10月3日(現地時間)に行なわれたコパ・ド・ブラジル・ラウンド16の第2レグで、ボタフォゴは敵地でクイアバとスコアレスドロー。第1レグを0-1で落としていたため、あえなく敗退となった。

 本田圭佑はキャプテンとして先発出場し、現地メディアから及第点以上の評価がつくほどの働きを見せたものの、ゴールをもたらすことはできなかった。

 第1レグでは、自陣での苦し紛れのパスが相手の決勝ゴールに直接結びついてしまったことで、SNSで謝罪してリターンマッチでの挽回を誓っていたが、それも叶わず……。そして、彼はこの代償を払わされることになったようだ。

 ボタフォゴの専門サイト『FOGAO NET』は、「コパ・ド・ブラジルでボタフォゴが敗退した後、インターネット上で本田の名前が“炎上”」と報じた。
  同メディアは「まだボタフォゴのユニホームを脱ぐか(契約を延長するかしないか)どうか分からない本田だが、火曜日、この日本人スターはクラブの歴史において“恥”の一部となって終わった」と綴っているが、これは対戦相手のクイアバが全国選手権2部(セリエB)のチームだということもあるだろう。ちなみにこの“屈辱”は3年連続である……。

 SNSでは、「背番号4」が最も話題になっているテーマのひとつとなり、ツイッターでは「本田」の名前が3万件以上も登場したという。そしてその多くは、彼への批判や皮肉の動画や静止画だったということで、その一部が紹介されている。

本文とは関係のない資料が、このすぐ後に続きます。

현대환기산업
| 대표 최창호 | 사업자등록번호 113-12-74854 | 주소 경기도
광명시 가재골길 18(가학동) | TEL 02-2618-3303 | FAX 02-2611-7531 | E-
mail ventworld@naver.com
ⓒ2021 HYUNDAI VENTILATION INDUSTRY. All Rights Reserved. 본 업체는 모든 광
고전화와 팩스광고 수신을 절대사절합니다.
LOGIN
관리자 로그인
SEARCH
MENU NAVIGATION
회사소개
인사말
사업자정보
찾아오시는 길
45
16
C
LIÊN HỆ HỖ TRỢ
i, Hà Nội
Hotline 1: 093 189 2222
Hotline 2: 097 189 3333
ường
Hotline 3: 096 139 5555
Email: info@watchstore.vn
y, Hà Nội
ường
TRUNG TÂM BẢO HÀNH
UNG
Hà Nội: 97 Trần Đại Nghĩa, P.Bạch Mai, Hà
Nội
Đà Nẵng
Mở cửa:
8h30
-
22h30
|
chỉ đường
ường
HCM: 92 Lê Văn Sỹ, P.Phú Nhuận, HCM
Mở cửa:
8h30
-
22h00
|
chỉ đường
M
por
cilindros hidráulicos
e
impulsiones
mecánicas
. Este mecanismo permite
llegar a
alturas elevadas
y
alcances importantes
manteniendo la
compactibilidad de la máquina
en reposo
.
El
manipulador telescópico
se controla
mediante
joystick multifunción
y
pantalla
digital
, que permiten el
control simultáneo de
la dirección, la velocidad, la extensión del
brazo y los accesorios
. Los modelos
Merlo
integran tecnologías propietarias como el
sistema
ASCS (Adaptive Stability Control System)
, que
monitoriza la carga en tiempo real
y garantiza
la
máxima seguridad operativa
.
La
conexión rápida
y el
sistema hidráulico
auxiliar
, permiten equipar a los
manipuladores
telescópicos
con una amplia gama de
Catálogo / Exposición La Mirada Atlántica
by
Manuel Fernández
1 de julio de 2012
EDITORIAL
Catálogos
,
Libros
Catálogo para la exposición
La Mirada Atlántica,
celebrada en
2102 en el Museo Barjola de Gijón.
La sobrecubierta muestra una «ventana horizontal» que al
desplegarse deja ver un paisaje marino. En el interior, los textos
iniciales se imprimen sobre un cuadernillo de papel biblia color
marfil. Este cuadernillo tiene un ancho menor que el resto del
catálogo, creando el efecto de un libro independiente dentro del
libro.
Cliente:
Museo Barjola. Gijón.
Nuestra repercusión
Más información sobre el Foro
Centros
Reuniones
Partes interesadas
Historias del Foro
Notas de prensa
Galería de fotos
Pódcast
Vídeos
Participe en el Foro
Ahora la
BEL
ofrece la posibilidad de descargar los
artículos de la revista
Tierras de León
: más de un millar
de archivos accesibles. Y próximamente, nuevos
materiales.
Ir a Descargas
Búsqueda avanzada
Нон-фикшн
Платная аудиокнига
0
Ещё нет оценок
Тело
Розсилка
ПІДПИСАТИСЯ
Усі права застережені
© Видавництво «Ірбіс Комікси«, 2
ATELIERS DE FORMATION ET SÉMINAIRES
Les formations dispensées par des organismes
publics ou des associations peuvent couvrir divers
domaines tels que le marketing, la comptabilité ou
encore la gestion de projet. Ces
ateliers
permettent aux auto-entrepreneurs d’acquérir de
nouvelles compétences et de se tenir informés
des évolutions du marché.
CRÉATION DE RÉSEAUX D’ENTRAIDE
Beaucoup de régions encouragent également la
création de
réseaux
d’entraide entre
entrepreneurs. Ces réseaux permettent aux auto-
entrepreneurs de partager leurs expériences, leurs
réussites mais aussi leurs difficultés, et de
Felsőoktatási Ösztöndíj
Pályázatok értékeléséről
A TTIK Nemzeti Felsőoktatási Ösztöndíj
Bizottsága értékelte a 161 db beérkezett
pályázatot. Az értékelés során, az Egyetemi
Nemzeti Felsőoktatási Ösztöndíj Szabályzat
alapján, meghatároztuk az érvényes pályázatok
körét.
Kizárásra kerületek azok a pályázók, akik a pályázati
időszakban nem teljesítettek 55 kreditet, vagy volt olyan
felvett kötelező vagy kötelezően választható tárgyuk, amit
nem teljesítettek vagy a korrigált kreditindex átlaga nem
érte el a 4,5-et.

「クレイジーな男は、魔法のパスでコパ・ド・ブラジルを勝ち抜くことを決意した。その通りに、彼は違うチームに行った」

「本田はクイアバの選手に、素晴らしいパスを送った」

「本田と(サロモン・)カルー。ひとりは、信じられないことに、口を開かず、ボールを横に出すだけで、決定的な時間には姿を消すキャプテン。もうひとりは、プレーするためのフィジカルの能力もないのに、ボロボロのクラブに給料を請求している」

「本田は、我々が期待したものの10%も提供できなかった。彼もまた、ボタフォゴ・ファンがこれまでに見てきた何百万もの幻想のひとつにすぎないということに、我々は気づく時が来た」
  全国選手権(セリエA)でも降格の危機に晒されているボタフォゴにとっては、唯一希望を残していたコンペティションであり、勝てば330万レアル(約6千万円)の賞金が約束されていた。これを失ったことは、チームとしても、また財政破綻の状態にあるといわれるクラブとしても、あまりに痛く、それもファンの怒りをさらに増長させていることだろう。
  期待が大きいだけに、こういった状況になった場合の反動は大きい。本田としては、これらの声を甘んじて受けながら、粛々と残された試合での勝利を目指すしかない。

 なお、ブルーノ・ラザロニ監督の後任だが(現在はフラビオ・テニウスGKコーチが暫定で指揮)、ボリビア代表監督のセサール・ファリアスの獲得を断念したボタフォゴは、Jリーグの初代得点王で、引退後は国内外の多くのクラブや代表チームを率い、現在はフリーのラモン・ディアスと合意に達したと、地元紙『LANCE!』などが伝えている。